Стоит ли сегодня показывать кинофильм с записью упражнений Ришарда Чесляка? Сомневаюсь. Зритель, просмотрев кинозапись, мог бы подумать, что упражнения — а Ришард был в них превосходным и исполнителем, и инструктором — являлись основой, базой его творчества. А между тем это было не так. Должен сказать, что абсолютно не верю в то, что упражнения могут привести к творческому акту. Упражнения подобны чистке зубов: они нужны для того, чтобы «промыть аппарат», прочистить машину, но не они открывают дорогу к взлету.

{250} Но все же я хотел бы показать вам финальный монолог Чесляка, заснятый на другой киноленте. В свое время мы согласились предоставить норвежскому телевидению в Осло в порядке исключения и при условии полных гарантий «охраны труда» для Ришарда (скрытая камера, невидимые операторы) возможность заснять во время спектакля короткий фрагмент его финального монолога. Но позже пришлось от демонстрации этого фрагмента отказаться, так как лента в самом конце оборвалась: не хватало почти минуты проекции. Лента исчезла в архивах (а должен заметить, что этот фильм был снят намного более профессионально, чем «пиратский»). Прошли годы, и недавно лента неожиданно обнаружилась.

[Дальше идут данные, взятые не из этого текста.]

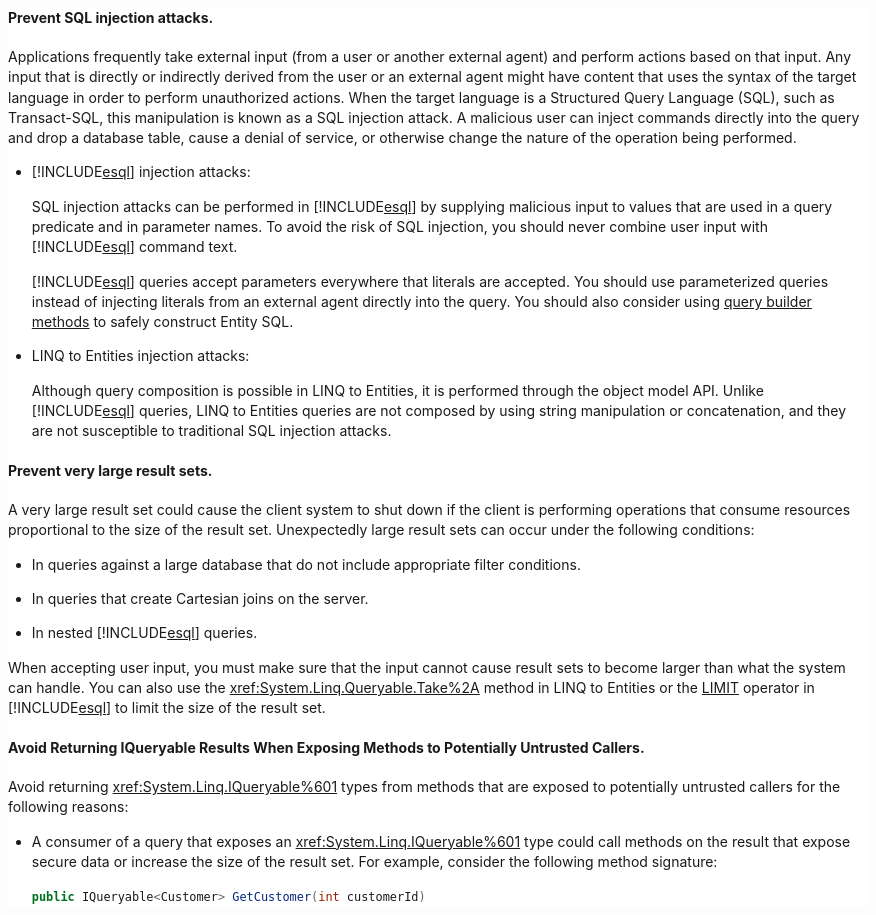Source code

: #### Prevent SQL injection attacks.  

 Applications frequently take external input (from a user or another external agent) and perform actions based on that input. Any input that is directly or indirectly derived from the user or an external agent might have content that uses the syntax of the target language in order to perform unauthorized actions. When the target language is a Structured Query Language (SQL), such as Transact-SQL, this manipulation is known as a SQL injection attack. A malicious user can inject commands directly into the query and drop a database table, cause a denial of service, or otherwise change the nature of the operation being performed.  
  
- [!INCLUDE[esql](../../../../../includes/esql-md.md)] injection attacks:  
  
     SQL injection attacks can be performed in [!INCLUDE[esql](../../../../../includes/esql-md.md)] by supplying malicious input to values that are used in a query predicate and in parameter names. To avoid the risk of SQL injection, you should never combine user input with [!INCLUDE[esql](../../../../../includes/esql-md.md)] command text.  
  
     [!INCLUDE[esql](../../../../../includes/esql-md.md)] queries accept parameters everywhere that literals are accepted. You should use parameterized queries instead of injecting literals from an external agent directly into the query. You should also consider using [query builder methods](/previous-versions/dotnet/netframework-4.0/bb896238(v=vs.100)) to safely construct Entity SQL.  
  
- LINQ to Entities injection attacks:  
  
     Although query composition is possible in LINQ to Entities, it is performed through the object model API. Unlike [!INCLUDE[esql](../../../../../includes/esql-md.md)] queries, LINQ to Entities queries are not composed by using string manipulation or concatenation, and they are not susceptible to traditional SQL injection attacks.  
  
#### Prevent very large result sets.  

 A very large result set could cause the client system to shut down if the client is performing operations that consume resources proportional to the size of the result set. Unexpectedly large result sets can occur under the following conditions:  
  
- In queries against a large database that do not include appropriate filter conditions.  
  
- In queries that create Cartesian joins on the server.  
  
- In nested [!INCLUDE[esql](../../../../../includes/esql-md.md)] queries.  
  
 When accepting user input, you must make sure that the input cannot cause result sets to become larger than what the system can handle. You can also use the <xref:System.Linq.Queryable.Take%2A> method in LINQ to Entities or the [LIMIT](./language-reference/limit-entity-sql.md) operator in [!INCLUDE[esql](../../../../../includes/esql-md.md)] to limit the size of the result set.  
  
#### Avoid Returning IQueryable Results When Exposing Methods to Potentially Untrusted Callers.  

 Avoid returning <xref:System.Linq.IQueryable%601> types from methods that are exposed to potentially untrusted callers for the following reasons:  
  
- A consumer of a query that exposes an <xref:System.Linq.IQueryable%601> type could call methods on the result that expose secure data or increase the size of the result set. For example, consider the following method signature:  

    ```csharp
    public IQueryable<Customer> GetCustomer(int customerId)
    ```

В конце монолога вы услышите аплодисменты. Но это не аплодисменты зрителей — зрители никогда не аплодировали на наших спектаклях, даже в конце. Это мучители Дона Фернандо бьют в ладоши в минуты его агонии. Возможно, у вас возникнет вопрос: каким же образом ассоциации, относящиеся к самому светлому воспоминанию в жизни Ришарда, могли соотноситься с тем эпизодом и с той минутой в финале, когда он отчаянно сам себя бьет по лицу?